En el 2012, me pidieron discutir en un video de la PUCP la elección en Estados Unidos y el triunfo holgado de Barack Obama sobre Mitt Romney. Mi conclusión, que era la mirada de varios en ese momento, fue que los cambios demográficos y culturales en el país obligaban al Partido Republicano a cambiar si no quería seguir perdiendo. No podía continuar atado a un discurso duro, religioso, antigay y antiinmigración, que resultaba poco atractivo para los jóvenes y las crecientes minorías. Los demócratas tampoco la tenían fácil, pues debían de cuidar su base blanca trabajadora, pero el futuro parecía serles más promisorio.
Había entonces que transformar al Partido Republicano, cuyos cimientos fueron construidos por Richard Nixon y Ronald Reagan, en algo nuevo. Surgieron distintas ideas y líderes que intentaron representar este cambio. Mantener valores conservadores, pero ponderados; una economía de mercado, pero con énfasis en necesidades sociales; incorporar a los latinos. En las primarias del 2016, sin embargo, parecía que se impondrían quienes apostaban por repetir la receta. Y claro, si el análisis era correcto, los republicanos perderían la elección general. O, en todo caso, ganarían la presidencia, pero cediendo terreno en el Congreso.
Entonces, llegó Donald Trump. Apostó fuertemente por revitalizar la base del partido, pero sumando a los trabajadores blancos sin educación superior que veían cómo empeoraban sus condiciones. En lugar de retroceder, Trump reforzó el discurso contra los inmigrantes y mantuvo la alianza con los sectores religiosos. El añadido entonces fue hablar de una economía más nacionalista que protegiese el empleo.

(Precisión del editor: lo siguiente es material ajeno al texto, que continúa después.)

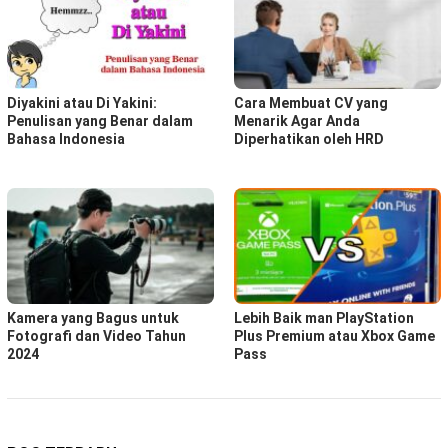
Diyakini atau Di Yakini:
Cara Membuat CV yang
Penulisan yang Benar dalam
Menarik Agar Anda
Bahasa Indonesia
Diperhatikan oleh HRD
Kamera yang Bagus untuk
Lebih Baik man PlayStation
Fotografi dan Video Tahun
Plus Premium atau Xbox Game
2024
Pass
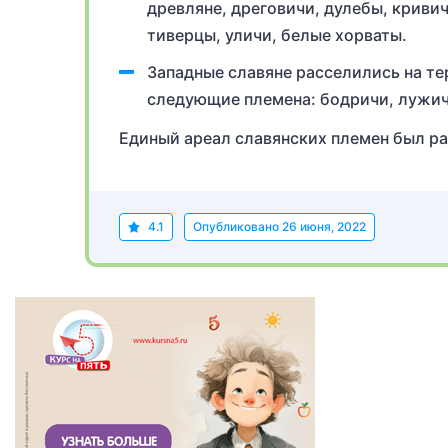
древляне, дреговичи, дулебы, кривич
тиверцы, уличи, белые хорваты.
Западные славяне расселились на те
следующие племена: бодричи, лужич
Единый ареал славянских племен был ра
4.1
Опубликовано
26 июня, 2022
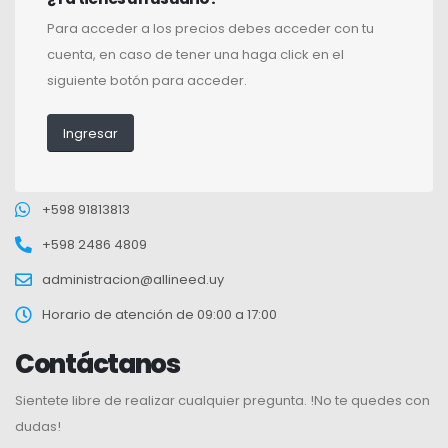
Para acceder a los precios debes acceder con tu
cuenta, en caso de tener una haga click en el
siguiente botón para acceder.
Ingresar
+598 91813813
+598 2486 4809
administracion@allineed.uy
Horario de atención de 09:00 a 17:00
Contáctanos
Sientete libre de realizar cualquier pregunta. !No te quedes con
dudas!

Este discurso pareció espantar a un grupo de republicanos de los suburbios, pero le dio los votos de las clases bajas blancas, necesarios para ganar el ‘rust belt’ demócrata.
La salida no fue cambiar, sino buscar y politizar una base que pudiera movilizarse. ¿Por qué descuidar la base blanca y los valores conservadores si estos todavía podían dar mayorías? ¿No era mejor aprovechar esos miedos? ¿Por qué sufrir por perder la Cámara de Representantes si en el Senado todos los Estados pesan igual? Y el Senado es el que elige a los jueces de la Corte Suprema, donde se libran batallas fundamentales. ¿Por qué temer ser minoría en el conteo total de votos si lo que se necesita es ganar el Colegio Electoral, donde hay también un bono para los Estados menos poblados (se dan dos votos adicionales a cada uno, sin importar su población)?
Esa base politizada explica la popularidad de Trump en esta elección, a pesar de los errores de su gestión y de una pandemia que arrasó el país. Sin pandemia, Trump habría ganado. En estos cuatro años, ha incrementado la desconfianza en las instituciones, despreciado claramente la ciencia y reforzado un discurso racista que antes no se manifestaba tan abiertamente. La mayor decepción ha sido el Partido Republicano, que ha acompañado al presidente en su cabalgata por temor a perder posiciones. No les ha ido mal con la apuesta: la elección los ha dejado casi intactos. En el camino, sin embargo, han profundizado estas tendencias políticas que los vuelve a enfrentar con la realidad demográfica.
¿Pueden las políticas de Trump revertir estos cambios demográficos? No. A pesar de todas las medidas, los cambios han continuado durante estos cuatro años. Hoy, hay menos votantes blancos (65%, frente al 72% del 2012), las minorías siguen creciendo y los jóvenes se decantan por los demócratas. Y aunque un mayor número de latinos ha apoyado a Trump y a su macartismo, la gran mayoría votó por Biden. Sigue pareciendo suicida para los republicanos apostar por lo mismo.
Pero, dada la enorme polarización, la lección para la base republicana será la contraria: más gobiernos como el de Trump pueden revertir el cambio demográfico. Los próximos cuatro años serán una batalla constante contra un gobierno a la que buena parte de la base de Trump considera ilegítimo. Como decía ayer el politólogo Aníbal Pérez Liñán, “la mayoría silenciosa de Nixon acabó entonces como la minoría rencorosa de Trump”. Una minoría rencorosa que puede hacer mucho daño, incluso hasta llevar a una crisis constitucional a un país fracturado.